Find more posts tagged with
Hey guys,
i am searching for an explaxation to this negative mentioned davies-bouldin values. Please, can anyone explain to me why Rapidminer ist calculation negative values?
My Performance Vectors are looking like this:
Performance Vector
Average within centroid distance
cluster_0: -1.831
cluster_1: -1.931
cluster_2: -1.856
cluster_3: -1.897
cluster_4: -1.903
cluster_5: -1.885
cluster_6: -1.891
cluster_7: -1.878
cluster_8: -1.818
cluster_9: -1.869
Davides Bouldin: -1.974
Thanks in advance for your help and reply,
Stefan
Hi Stefan,
i do not know why, but by default the values are multiplied by -1 so that you can run a minimizer on it. That's why the operator has an option called maximize with this description:
maximize
Description: This parameter specifies if the results should be maximized. If set to true, the result is not multiplied by minus one.
Simply check it and get what you like more
Best,
Martin
Hey Martin,
thanks for your fast reply.
I read about the multiplication by -1. Thanks for the advanced paramrter advice. Now my values turn in positive ones. BUT, I am still wondering why the values are greater >1. Usualy Davies Boulding values are between 0 and 1 (0="good" clusters and 1="bad" clusters). Now that my values are greater 1, do you have a suggestions for interpretation?
Regards,
Stefan
Hi Stefan,
why do you think this should be normalized? According to Wikipedia: https://en.wikipedia.org/wiki/Davies%E2%80%93Bouldin_index i don't see any reason to have it in [0,1].

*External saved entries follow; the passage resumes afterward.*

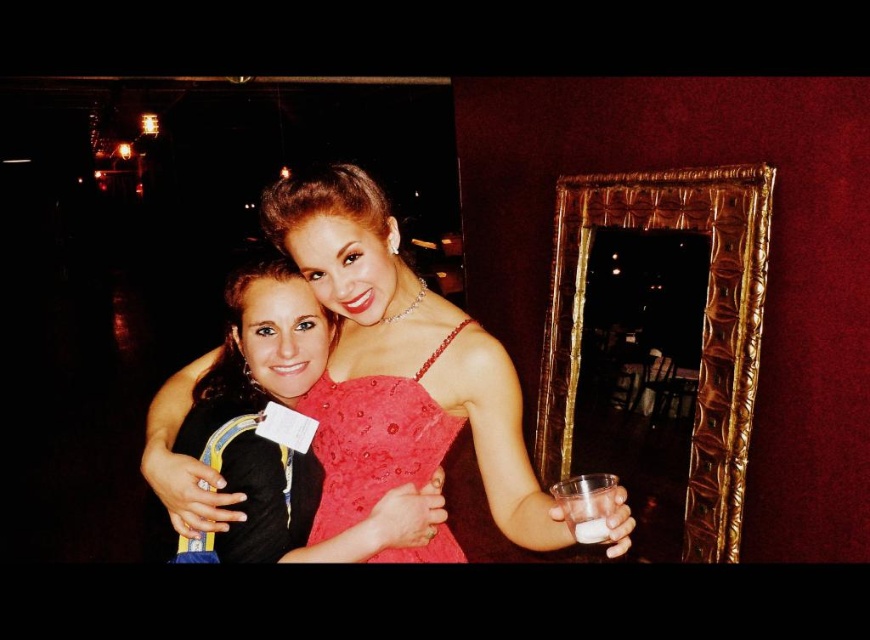
Which is below, shiny satin dress at center or translucent glass cup at center?

translucent glass cup at center is below.

Between shiny satin dress at center and translucent glass cup at center, which one appears on the right side from the viewer's perspective?

translucent glass cup at center is more to the right.

Does point (340, 448) lie behind point (604, 525)?

Yes, it is behind point (604, 525).

You are a GUI agent. You are given a task and a screenshot of the screen. Output one action in this format:
    pyautogui.click(x=<x>, y=<y>)
    Task: Click on the shiny satin dress at center
    Image resolution: width=870 pixels, height=640 pixels.
    Given the screenshot: What is the action you would take?
    click(373, 440)

Does matte red dress at center appear under translucent glass cup at center?

Incorrect, matte red dress at center is not positioned below translucent glass cup at center.

How distant is matte red dress at center from translucent glass cup at center?

matte red dress at center is 17.57 inches from translucent glass cup at center.

Which is in front, point (427, 557) or point (579, 529)?

Point (579, 529)

You are a GUI agent. You are given a task and a screenshot of the screen. Output one action in this format:
    pyautogui.click(x=<x>, y=<y>)
    Task: Click on the matte red dress at center
    This screenshot has width=870, height=640.
    Given the screenshot: What is the action you would take?
    pyautogui.click(x=399, y=365)

Which is below, matte red dress at center or clear plastic cup at right?

clear plastic cup at right

Does matte red dress at center appear on the left side of clear plastic cup at right?

Indeed, matte red dress at center is positioned on the left side of clear plastic cup at right.

The image size is (870, 640). I want to click on matte red dress at center, so click(x=399, y=365).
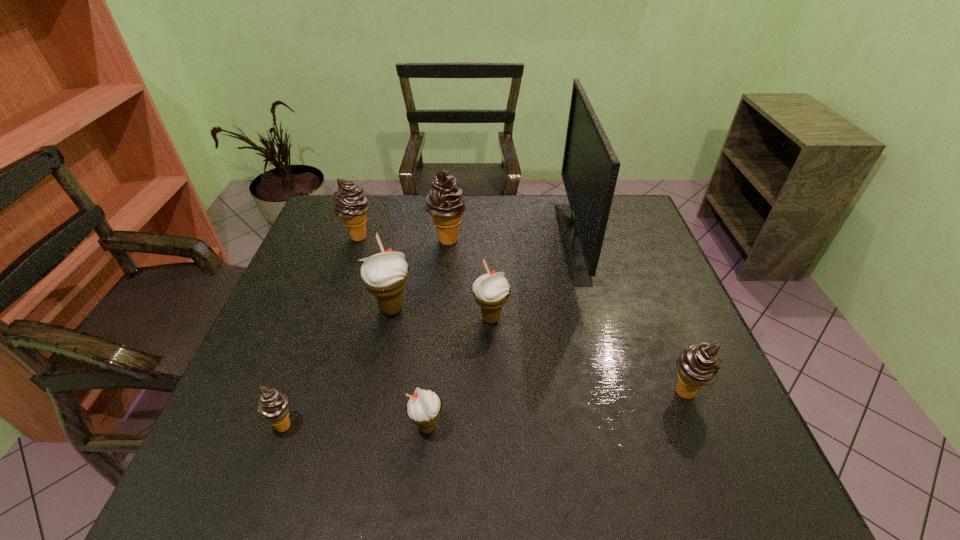
Identify the location of vacant space at the right edge of the desktop. The height and width of the screenshot is (540, 960). (628, 266).

Identify the location of free space at the far left corner of the desktop. This screenshot has width=960, height=540. [x=329, y=229].

This screenshot has height=540, width=960. What are the coordinates of `vacant space at the far right corner of the desktop` in the screenshot? It's located at (626, 219).

The height and width of the screenshot is (540, 960). What are the coordinates of `free space that is in between the biggest chocolate icecream and the third smallest chocolate icecream` in the screenshot? It's located at (403, 239).

Locate an element on the screen. The image size is (960, 540). free space between the third smallest chocolate icecream and the second chocolate icecream from right to left is located at coordinates (403, 239).

The image size is (960, 540). In order to click on unoccupied position between the third object from right to left and the tallest object in this screenshot , I will do `click(531, 280)`.

Locate an element on the screen. Image resolution: width=960 pixels, height=540 pixels. free space between the nearest chocolate icecream and the monitor is located at coordinates (427, 333).

Locate an element on the screen. free space that is in between the monitor and the second smallest chocolate icecream is located at coordinates (629, 317).

Locate an element on the screen. vacant space that's between the second icecream from right to left and the fifth farthest icecream is located at coordinates (588, 356).

Where is `blank region between the third object from right to left and the sixth object from right to left`? This screenshot has width=960, height=540. blank region between the third object from right to left and the sixth object from right to left is located at coordinates (442, 314).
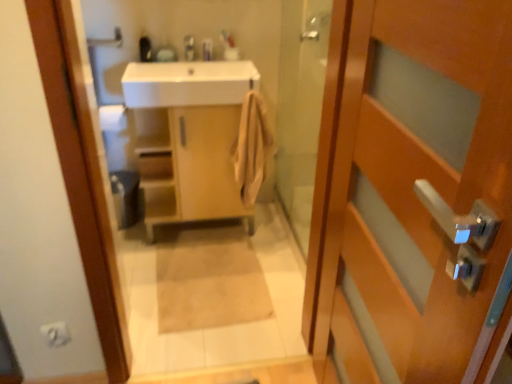
Question: From a real-world perspective, is beige fabric bath mat at center located beneath beige cotton towel at center?

Choices:
 (A) yes
 (B) no

Answer: (A)

Question: Is there a large distance between beige fabric bath mat at center and beige cotton towel at center?

Choices:
 (A) yes
 (B) no

Answer: (B)

Question: Does beige fabric bath mat at center have a greater height compared to beige cotton towel at center?

Choices:
 (A) yes
 (B) no

Answer: (B)

Question: Is beige fabric bath mat at center positioned behind beige cotton towel at center?

Choices:
 (A) yes
 (B) no

Answer: (B)

Question: Does beige fabric bath mat at center have a greater width compared to beige cotton towel at center?

Choices:
 (A) no
 (B) yes

Answer: (B)

Question: Is beige fabric bath mat at center not within beige cotton towel at center?

Choices:
 (A) yes
 (B) no

Answer: (A)

Question: From the image's perspective, would you say beige fabric bath mat at center is shown under matte silver faucet at upper center?

Choices:
 (A) no
 (B) yes

Answer: (B)

Question: Could you tell me if beige fabric bath mat at center is facing matte silver faucet at upper center?

Choices:
 (A) no
 (B) yes

Answer: (A)

Question: Does beige fabric bath mat at center have a larger size compared to matte silver faucet at upper center?

Choices:
 (A) no
 (B) yes

Answer: (B)

Question: From a real-world perspective, does beige fabric bath mat at center sit lower than matte silver faucet at upper center?

Choices:
 (A) yes
 (B) no

Answer: (A)

Question: Is beige fabric bath mat at center outside matte silver faucet at upper center?

Choices:
 (A) no
 (B) yes

Answer: (B)

Question: Does beige fabric bath mat at center come behind matte silver faucet at upper center?

Choices:
 (A) no
 (B) yes

Answer: (A)

Question: Can white matte toilet paper at lower left be found inside light wood cabinet at center?

Choices:
 (A) no
 (B) yes

Answer: (A)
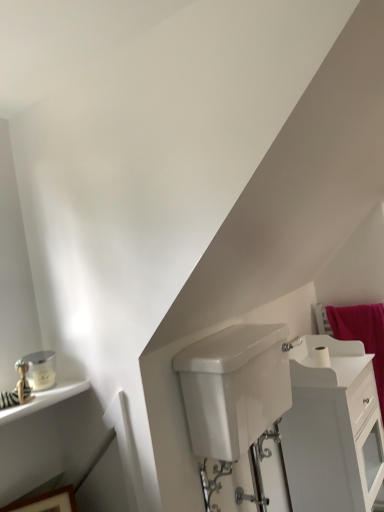
Question: From the image's perspective, is white glossy cabinet at lower right located above or below white matte toilet paper at upper right?

Choices:
 (A) below
 (B) above

Answer: (A)

Question: Is white glossy cabinet at lower right to the left or to the right of white matte toilet paper at upper right in the image?

Choices:
 (A) right
 (B) left

Answer: (A)

Question: Estimate the real-world distances between objects in this image. Which object is closer to the white glossy tank at lower center?

Choices:
 (A) pink fabric bath towel at right
 (B) white matte toilet paper at upper right
 (C) white glossy cabinet at lower right
 (D) wooden picture frame at lower left

Answer: (C)

Question: Which is nearer to the white matte toilet paper at upper right?

Choices:
 (A) pink fabric bath towel at right
 (B) white glossy cabinet at lower right
 (C) white glossy tank at lower center
 (D) wooden picture frame at lower left

Answer: (B)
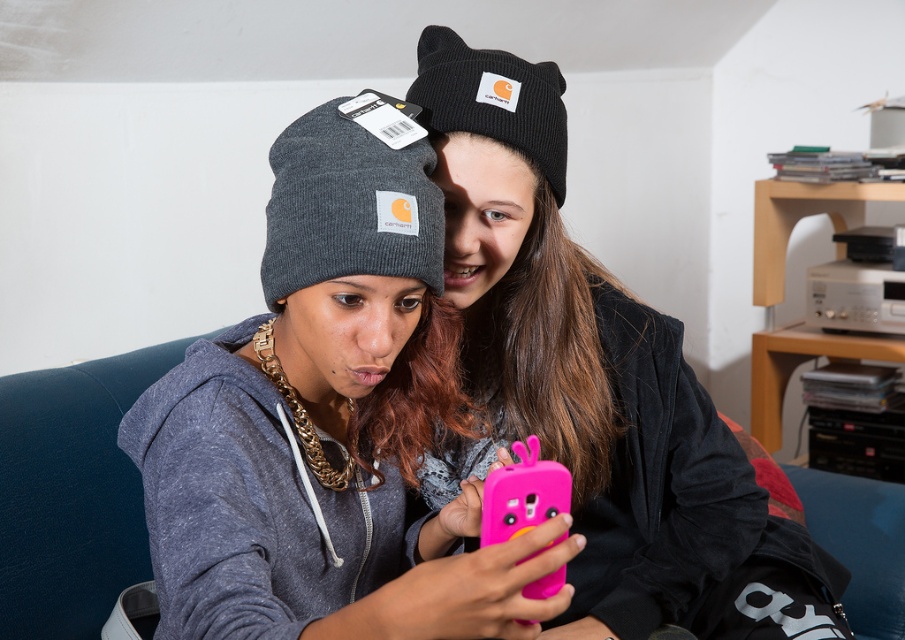
Describe the element at coordinates (592, 371) in the screenshot. This screenshot has width=905, height=640. I see `matte black beanie at center` at that location.

Is point (538, 180) positioned behind point (541, 490)?

Yes, point (538, 180) is farther from viewer.

Between point (511, 124) and point (515, 449), which one is positioned behind?

Positioned behind is point (511, 124).

Locate an element on the screen. The height and width of the screenshot is (640, 905). matte black beanie at center is located at coordinates (592, 371).

Who is more distant from viewer, (167, 509) or (452, 243)?

The point (452, 243) is behind.

The height and width of the screenshot is (640, 905). I want to click on matte gray beanie at center, so click(x=319, y=428).

Measure the distance between point (286, 189) and camera.

78.79 centimeters

Is matte gray beanie at center taller than pink rubber phone case at center?

Yes, matte gray beanie at center is taller than pink rubber phone case at center.

Where is `matte gray beanie at center`? matte gray beanie at center is located at coordinates (319, 428).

Nevertheless you can of course normalize the DB index.
~Martin
Hi,
as far as i know smaller absolute values are better. From the doc:
davies_bouldin: The algorithms that produce clusters with low intra-cluster distances (high intra-cluster similarity) and high inter-cluster distances (low inter-cluster similarity) will have a low Davies–Bouldin index, the clustering algorithm that produces a collection of clusters with the smallest Davies–Bouldin index is considered the best algorithm based on this criterion.
Best,
Martin
Its just easier to use the negative value for optimization.